THE BATTLE OF ALGIERS
LA BATTAGLIA DI ALGERI
1966, Rialto Pictures, 121 min, Algeria/Italy, Dir: Gillo Pontecorvo

The Algerian struggle for independence is presented in a compelling, ultra-realistic style by director Gillo Pontecorvo in this landmark docudrama. Refusing to make villains of either the colonialist French or the bomb-throwing rebels, Pontecorvo weaves a morally complex, dramatically riveting tapestry that presents a balanced yet passionate view of revolution.


FORBIDDEN GAMES
JEUX INTERDITS
1952, Rialto Pictures, 86 min, France, Dir: René Clément

When her parents are killed by an air strike while fleeing Paris during the German invasion, 5-year-old Paulette (Brigitte Fossey) wanders into the French countryside, where she encounters 11-year-old peasant boy Michel (Georges Poujouly).

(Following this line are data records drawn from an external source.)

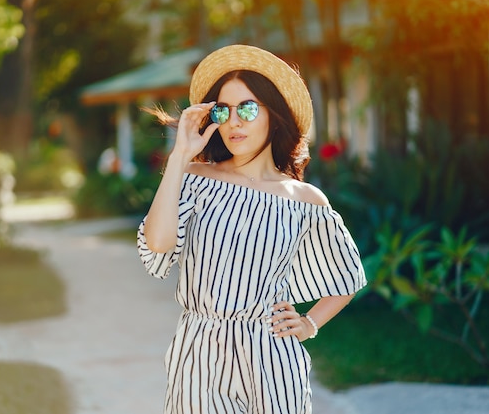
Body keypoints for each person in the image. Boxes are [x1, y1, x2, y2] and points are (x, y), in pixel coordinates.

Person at [137, 44, 367, 414]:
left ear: (274, 116)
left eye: (247, 108)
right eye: (222, 110)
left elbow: (346, 278)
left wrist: (309, 324)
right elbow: (159, 243)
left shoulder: (304, 200)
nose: (233, 122)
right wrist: (180, 156)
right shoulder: (196, 178)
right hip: (199, 353)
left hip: (273, 359)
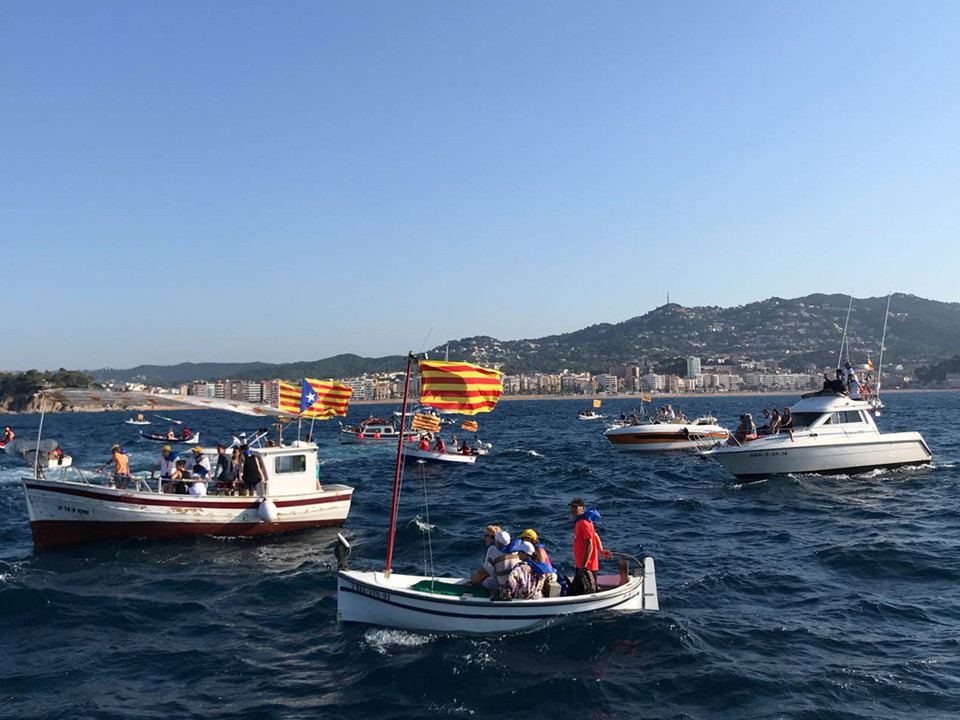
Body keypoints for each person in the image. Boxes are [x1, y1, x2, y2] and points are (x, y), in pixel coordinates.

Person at [569, 498, 611, 596]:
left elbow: (589, 545)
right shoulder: (581, 521)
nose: (573, 509)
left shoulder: (583, 523)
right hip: (582, 565)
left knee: (582, 592)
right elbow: (595, 535)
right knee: (583, 591)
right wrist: (601, 550)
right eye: (572, 507)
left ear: (583, 508)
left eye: (575, 507)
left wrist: (583, 566)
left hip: (586, 567)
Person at [469, 527, 521, 593]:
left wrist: (473, 583)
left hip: (499, 585)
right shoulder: (517, 552)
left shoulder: (494, 552)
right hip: (515, 586)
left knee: (474, 576)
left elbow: (485, 573)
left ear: (497, 541)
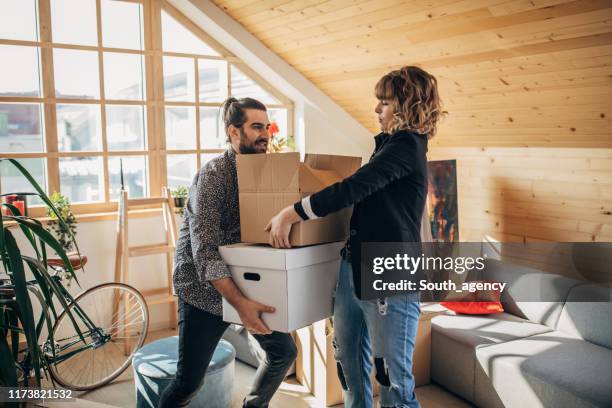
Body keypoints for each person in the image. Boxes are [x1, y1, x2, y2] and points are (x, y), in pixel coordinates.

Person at [266, 66, 445, 408]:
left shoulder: (407, 146)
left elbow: (353, 188)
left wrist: (293, 213)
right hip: (354, 266)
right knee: (347, 358)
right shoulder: (388, 146)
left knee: (392, 378)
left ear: (408, 106)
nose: (377, 109)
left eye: (385, 102)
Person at [160, 97, 297, 408]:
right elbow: (205, 254)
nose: (266, 134)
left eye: (267, 127)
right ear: (234, 132)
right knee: (188, 382)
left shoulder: (268, 172)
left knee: (284, 352)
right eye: (256, 127)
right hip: (202, 289)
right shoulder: (212, 177)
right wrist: (242, 307)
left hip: (248, 280)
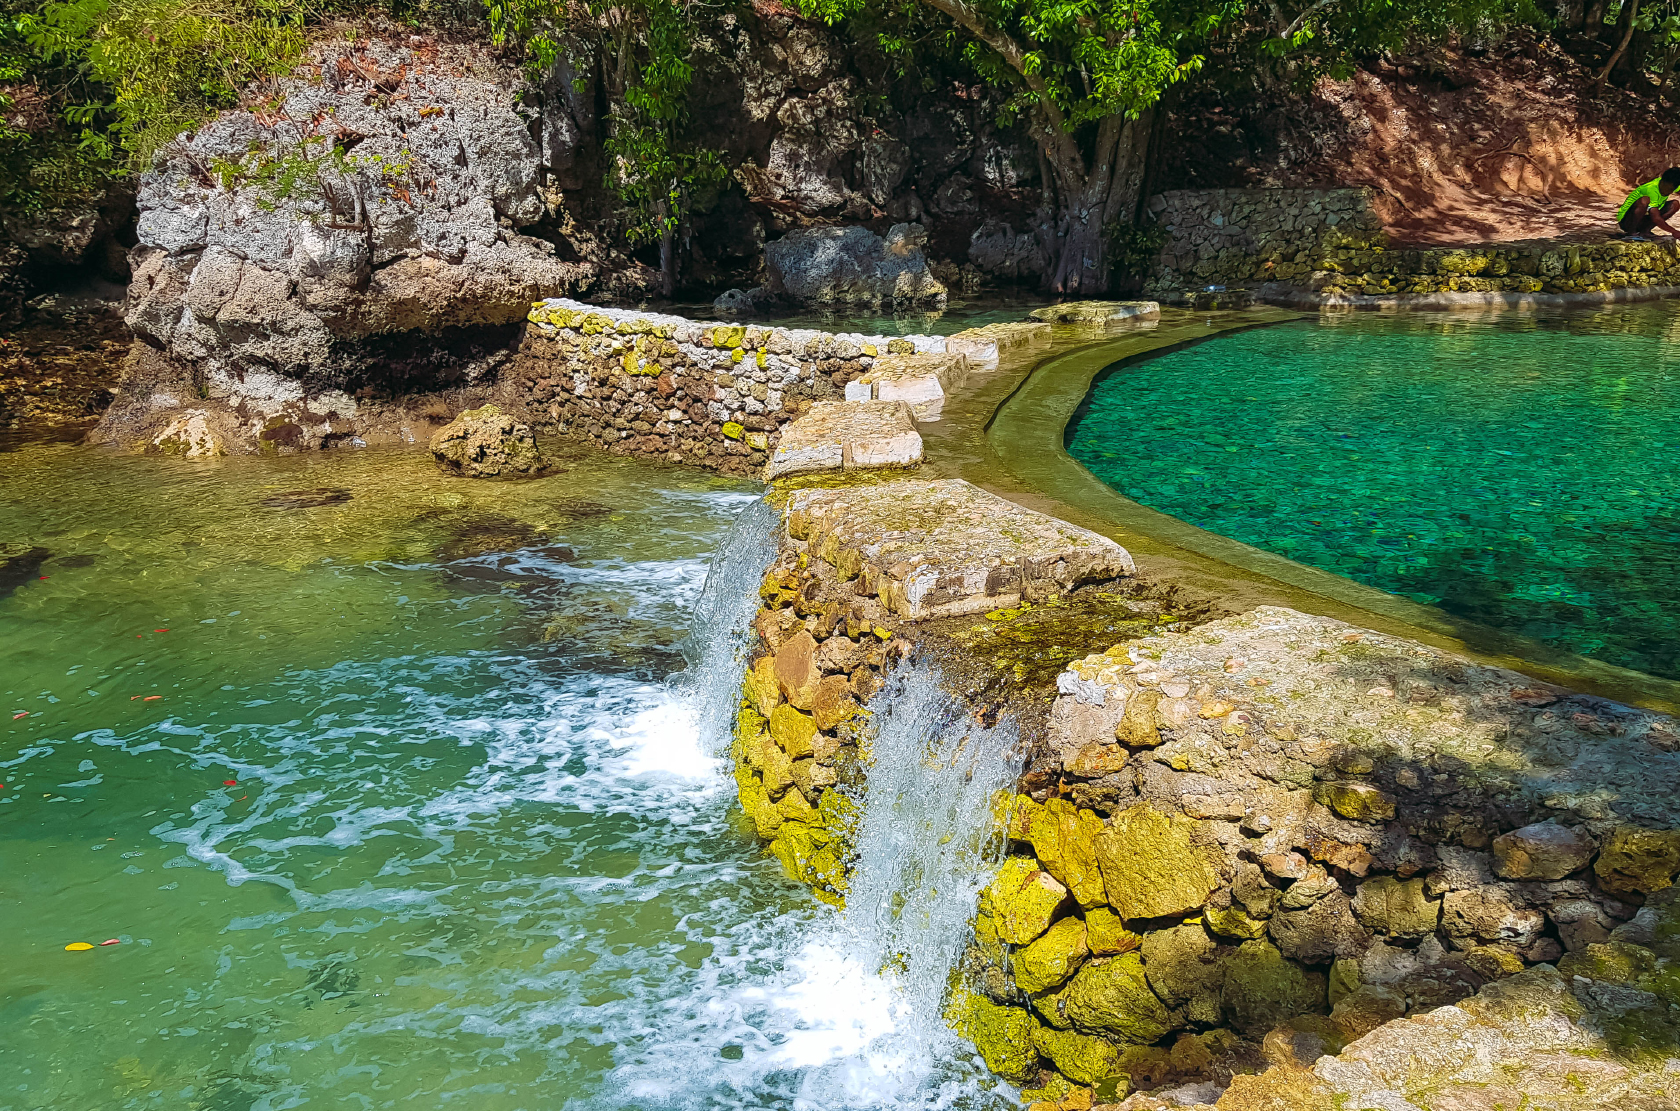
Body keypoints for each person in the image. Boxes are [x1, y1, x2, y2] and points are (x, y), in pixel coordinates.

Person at [1617, 168, 1680, 238]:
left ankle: (1645, 231)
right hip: (1626, 221)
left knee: (1675, 204)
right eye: (1669, 189)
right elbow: (1655, 217)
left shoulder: (1673, 184)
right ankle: (1631, 232)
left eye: (1672, 190)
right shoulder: (1651, 190)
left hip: (1642, 219)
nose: (1670, 192)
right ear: (1663, 182)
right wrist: (1673, 231)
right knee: (1645, 200)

As they build a special, secret friendship, the adults around them play their own games of buffoonish peasant feuds. Ultimately beautiful, hilarious and disturbing, this masterpiece of French postwar cinema won the Golden Lion at the Venice Film Festival and the Oscar for Best Foreign-Language Film.


PAN’S LABYRINTH
EL LABERINTO DEL FAUNO
2006, Warner Bros., 118 min, Spain/Mexico/USA, Dir: Guillermo del Toro

In 1944, Ofelia (Ivana Baquero) arrives at the home of her new stepfather, a brutal Spanish army captain (Sergi López). While skirmishes between Franco’s forces and republican rebels rage in the surrounding countryside, Ofelia is drawn to an ancient maze, where a mysterious creature assigns her three tasks. As dazzling as its Oscar-winning art direction, cinematography and makeup are, what makes this multilayered fairy tale one of the greatest films of the new millennium is the masterful way it pushes viewers’ emotional buttons, evoking wonder, fear and relief at all the right moments.